12/9/07

"I'm all lost in the supermarket...

...I can no longer shop happily. I came in here for that special offer. A guaranteed personality." -the Clash


I keep finding myself standing alone. In the corner. Even when I'm amongst a crowd of people I know. What's wrong with me? I'm all lost... Every conversation I walk into is one in which I cannot contribute. Every conversation I'm in, quickly turns into a similar scenario and I have to walk away. Back to the corner. ...in the supermarket. Am I responsible for creating this footing? Probably. Are people initiating discussion because they are genuinely interested in what I have to say?

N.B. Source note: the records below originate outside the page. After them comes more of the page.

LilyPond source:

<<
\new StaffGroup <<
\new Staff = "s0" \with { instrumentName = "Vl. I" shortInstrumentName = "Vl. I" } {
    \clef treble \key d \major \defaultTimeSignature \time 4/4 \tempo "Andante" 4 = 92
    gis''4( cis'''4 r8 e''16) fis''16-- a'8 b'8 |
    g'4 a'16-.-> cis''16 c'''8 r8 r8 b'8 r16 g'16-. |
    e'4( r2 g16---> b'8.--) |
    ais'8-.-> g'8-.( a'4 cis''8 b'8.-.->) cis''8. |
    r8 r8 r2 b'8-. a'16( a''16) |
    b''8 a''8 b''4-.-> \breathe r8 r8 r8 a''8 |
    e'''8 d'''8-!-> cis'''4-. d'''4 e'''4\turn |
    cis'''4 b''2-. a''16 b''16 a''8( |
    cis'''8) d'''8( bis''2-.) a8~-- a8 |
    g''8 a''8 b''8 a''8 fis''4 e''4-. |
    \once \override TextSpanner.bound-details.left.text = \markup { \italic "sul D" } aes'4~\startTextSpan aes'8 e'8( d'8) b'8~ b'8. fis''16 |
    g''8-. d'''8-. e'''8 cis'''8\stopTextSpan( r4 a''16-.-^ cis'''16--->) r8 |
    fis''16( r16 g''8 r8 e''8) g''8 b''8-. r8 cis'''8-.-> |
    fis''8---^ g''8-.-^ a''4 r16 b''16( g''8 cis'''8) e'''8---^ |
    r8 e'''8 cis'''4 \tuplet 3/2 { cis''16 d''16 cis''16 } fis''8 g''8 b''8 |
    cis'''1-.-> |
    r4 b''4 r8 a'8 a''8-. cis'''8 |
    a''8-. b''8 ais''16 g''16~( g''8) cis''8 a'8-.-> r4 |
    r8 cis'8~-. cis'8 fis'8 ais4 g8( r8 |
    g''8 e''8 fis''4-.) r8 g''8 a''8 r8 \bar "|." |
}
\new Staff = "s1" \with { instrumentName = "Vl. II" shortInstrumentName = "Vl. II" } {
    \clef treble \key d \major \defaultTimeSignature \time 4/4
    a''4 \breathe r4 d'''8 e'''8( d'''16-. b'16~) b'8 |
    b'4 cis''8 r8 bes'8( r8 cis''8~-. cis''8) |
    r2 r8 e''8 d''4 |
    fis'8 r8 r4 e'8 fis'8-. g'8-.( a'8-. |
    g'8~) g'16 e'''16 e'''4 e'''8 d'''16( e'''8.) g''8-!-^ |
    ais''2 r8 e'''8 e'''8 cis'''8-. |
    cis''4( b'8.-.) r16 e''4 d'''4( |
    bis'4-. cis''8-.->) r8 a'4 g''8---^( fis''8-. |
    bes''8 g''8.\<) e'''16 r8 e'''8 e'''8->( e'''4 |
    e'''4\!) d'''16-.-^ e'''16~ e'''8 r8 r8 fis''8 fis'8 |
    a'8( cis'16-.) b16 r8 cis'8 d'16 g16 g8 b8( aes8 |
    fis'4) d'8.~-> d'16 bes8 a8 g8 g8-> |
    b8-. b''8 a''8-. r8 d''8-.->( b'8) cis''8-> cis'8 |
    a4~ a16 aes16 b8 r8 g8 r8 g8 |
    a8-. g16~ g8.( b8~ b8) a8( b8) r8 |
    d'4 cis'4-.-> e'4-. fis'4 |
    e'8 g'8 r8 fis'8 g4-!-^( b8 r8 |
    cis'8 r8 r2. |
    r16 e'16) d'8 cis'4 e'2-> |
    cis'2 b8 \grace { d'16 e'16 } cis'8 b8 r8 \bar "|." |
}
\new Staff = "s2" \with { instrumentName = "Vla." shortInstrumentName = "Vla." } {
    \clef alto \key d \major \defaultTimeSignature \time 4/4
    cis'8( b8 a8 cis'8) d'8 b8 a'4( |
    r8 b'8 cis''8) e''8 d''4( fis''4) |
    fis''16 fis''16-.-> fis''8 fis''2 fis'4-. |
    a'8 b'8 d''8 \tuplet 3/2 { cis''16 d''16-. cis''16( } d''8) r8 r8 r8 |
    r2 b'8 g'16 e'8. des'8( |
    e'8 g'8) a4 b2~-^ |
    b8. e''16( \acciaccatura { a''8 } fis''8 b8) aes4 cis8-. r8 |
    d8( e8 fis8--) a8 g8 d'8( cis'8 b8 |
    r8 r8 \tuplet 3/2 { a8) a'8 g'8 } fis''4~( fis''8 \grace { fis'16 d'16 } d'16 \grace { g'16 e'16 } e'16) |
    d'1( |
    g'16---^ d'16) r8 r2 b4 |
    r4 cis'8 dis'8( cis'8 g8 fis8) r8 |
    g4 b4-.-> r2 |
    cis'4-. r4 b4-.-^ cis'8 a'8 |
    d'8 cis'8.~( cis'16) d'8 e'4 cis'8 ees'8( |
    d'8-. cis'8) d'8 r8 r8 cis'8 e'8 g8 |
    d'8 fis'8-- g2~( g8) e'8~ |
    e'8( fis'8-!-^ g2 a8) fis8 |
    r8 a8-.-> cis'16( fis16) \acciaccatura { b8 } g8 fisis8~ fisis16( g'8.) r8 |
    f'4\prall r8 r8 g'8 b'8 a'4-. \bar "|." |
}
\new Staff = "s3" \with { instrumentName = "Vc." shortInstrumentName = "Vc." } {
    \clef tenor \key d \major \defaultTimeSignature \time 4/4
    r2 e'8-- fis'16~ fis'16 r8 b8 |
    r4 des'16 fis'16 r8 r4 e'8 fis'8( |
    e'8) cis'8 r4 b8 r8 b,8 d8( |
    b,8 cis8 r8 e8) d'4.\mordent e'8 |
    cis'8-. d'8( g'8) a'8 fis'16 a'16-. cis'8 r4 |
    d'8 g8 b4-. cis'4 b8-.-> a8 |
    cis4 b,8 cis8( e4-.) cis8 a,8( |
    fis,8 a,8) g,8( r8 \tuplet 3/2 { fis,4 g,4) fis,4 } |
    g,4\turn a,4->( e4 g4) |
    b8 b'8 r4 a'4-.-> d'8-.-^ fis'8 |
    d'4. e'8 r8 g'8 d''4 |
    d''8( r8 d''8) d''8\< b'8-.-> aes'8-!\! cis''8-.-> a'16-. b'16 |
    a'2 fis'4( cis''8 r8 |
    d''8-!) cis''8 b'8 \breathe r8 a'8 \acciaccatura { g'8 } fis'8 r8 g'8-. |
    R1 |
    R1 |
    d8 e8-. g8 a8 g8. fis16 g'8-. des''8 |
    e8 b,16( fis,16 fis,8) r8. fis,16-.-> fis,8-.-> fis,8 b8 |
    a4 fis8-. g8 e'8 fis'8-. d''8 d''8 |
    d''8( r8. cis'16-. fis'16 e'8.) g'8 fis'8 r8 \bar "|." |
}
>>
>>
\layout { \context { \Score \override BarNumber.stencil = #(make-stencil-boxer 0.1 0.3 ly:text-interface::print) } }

Or, are they hoping they can cut me off before I'm finished answering and start telling me all about themselves? I came here... Back to the corner. Stop trying to bait me. I don't want to argue. ...for that special offer. Haven't I made that perfectly clear? In order to avoid pettifog, I will agree with everything you say. Then I will walk away. Back to the corner. Perhaps I'm just imagining all this? I overhear someone say "Writers and artists are naturally reclusive." Well, then I got nothin' to worry about. A guaranteed personality.

1 comment:

  1. Maybe when you're in the supermarket you should ask people, especially chicks, how the dairy in that store is. I heard that it works. Genius!